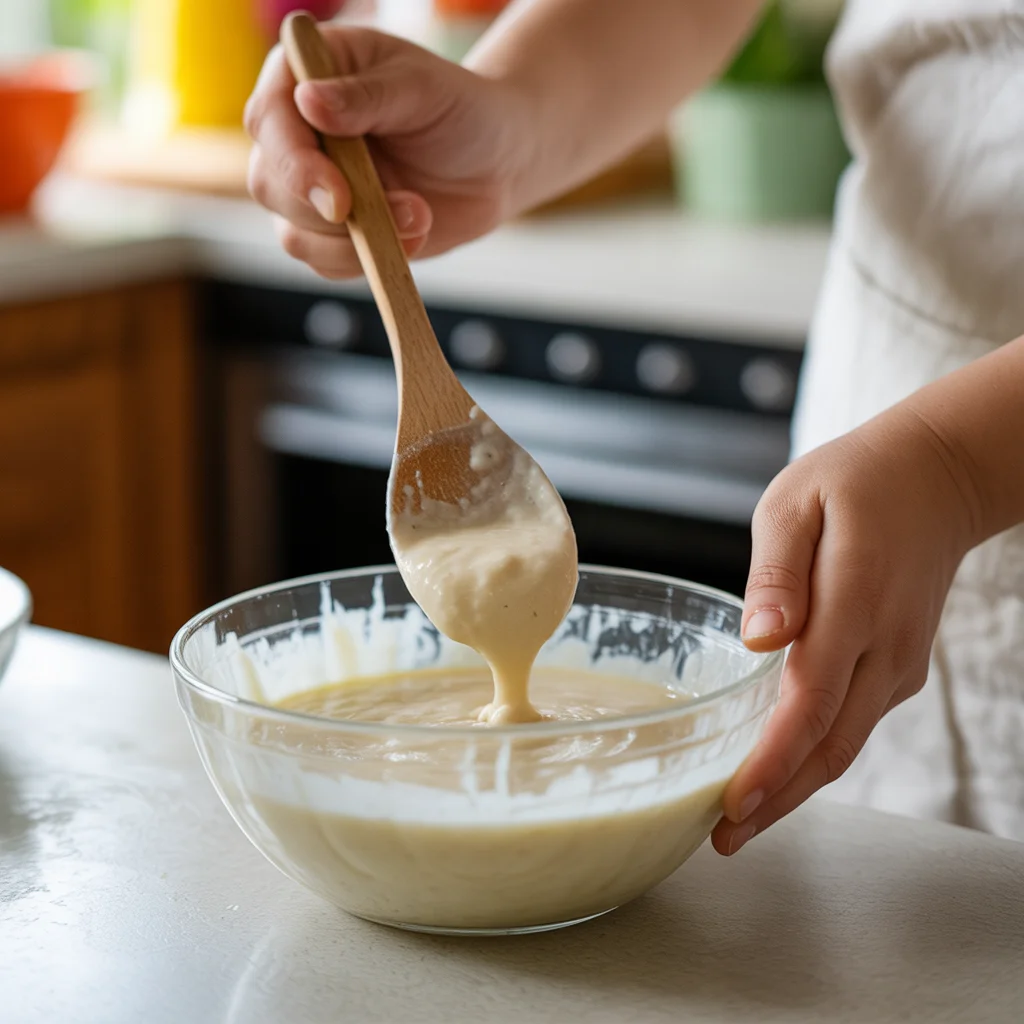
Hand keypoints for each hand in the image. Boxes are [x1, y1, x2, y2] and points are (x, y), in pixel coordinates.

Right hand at [244, 25, 532, 277]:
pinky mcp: (332, 232)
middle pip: (270, 185)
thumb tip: (309, 103)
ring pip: (295, 234)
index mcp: (304, 75)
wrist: (496, 161)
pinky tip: (413, 235)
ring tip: (420, 218)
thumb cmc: (460, 109)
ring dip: (357, 243)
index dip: (294, 164)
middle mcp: (295, 132)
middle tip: (404, 210)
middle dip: (329, 213)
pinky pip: (326, 263)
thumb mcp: (422, 89)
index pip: (268, 120)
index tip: (339, 198)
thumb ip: (366, 97)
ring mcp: (309, 187)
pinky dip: (368, 261)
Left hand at [712, 405, 979, 854]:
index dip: (772, 762)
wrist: (936, 479)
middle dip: (777, 800)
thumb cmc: (853, 484)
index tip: (732, 805)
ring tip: (738, 822)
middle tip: (721, 841)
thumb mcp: (797, 504)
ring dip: (795, 788)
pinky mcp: (898, 667)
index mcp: (854, 602)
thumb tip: (758, 640)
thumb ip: (777, 574)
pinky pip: (854, 724)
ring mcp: (899, 662)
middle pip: (831, 745)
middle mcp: (885, 647)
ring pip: (846, 745)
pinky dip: (815, 757)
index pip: (810, 702)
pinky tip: (776, 771)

__TRY IT__. Reproduce the material exactly; omit the pictures.

__ANSWER FOR THE TASK__.
Hand keypoints for each hand in the image. Boxes are [x1, y1, x2, y2] and points are (x, y), in pixel coordinates.

Right hand at [244, 25, 532, 277]:
pinky mcp: (332, 232)
middle pip: (270, 185)
thumb tip: (309, 103)
ring pip: (295, 234)
index mcp: (304, 75)
wrist: (496, 161)
pinky tip: (413, 235)
ring tip: (420, 218)
thumb cmc: (460, 109)
ring dip: (357, 243)
index dip: (294, 164)
middle mcp: (295, 132)
middle tip: (404, 210)
middle dip: (329, 213)
pinky pip: (326, 263)
thumb mcp: (422, 89)
index pip: (268, 120)
index tip: (339, 198)
thumb ip: (366, 97)
ring mcp: (309, 187)
pinky dip: (368, 261)
Left hand at [712, 405, 979, 854]:
index dip: (772, 762)
wrist: (936, 479)
middle dip: (777, 800)
thumb cmc: (853, 484)
index tip: (732, 805)
ring tip: (738, 822)
middle tip: (721, 841)
thumb mcp: (797, 504)
ring dip: (795, 788)
pinky mcp: (898, 667)
index mcp: (854, 602)
thumb tip: (758, 640)
thumb ip: (777, 574)
pinky pip: (854, 724)
ring mcp: (899, 662)
middle pip: (831, 745)
middle mcp: (885, 647)
ring pip: (846, 745)
pinky dip: (815, 757)
index pip: (810, 702)
pinky tip: (776, 771)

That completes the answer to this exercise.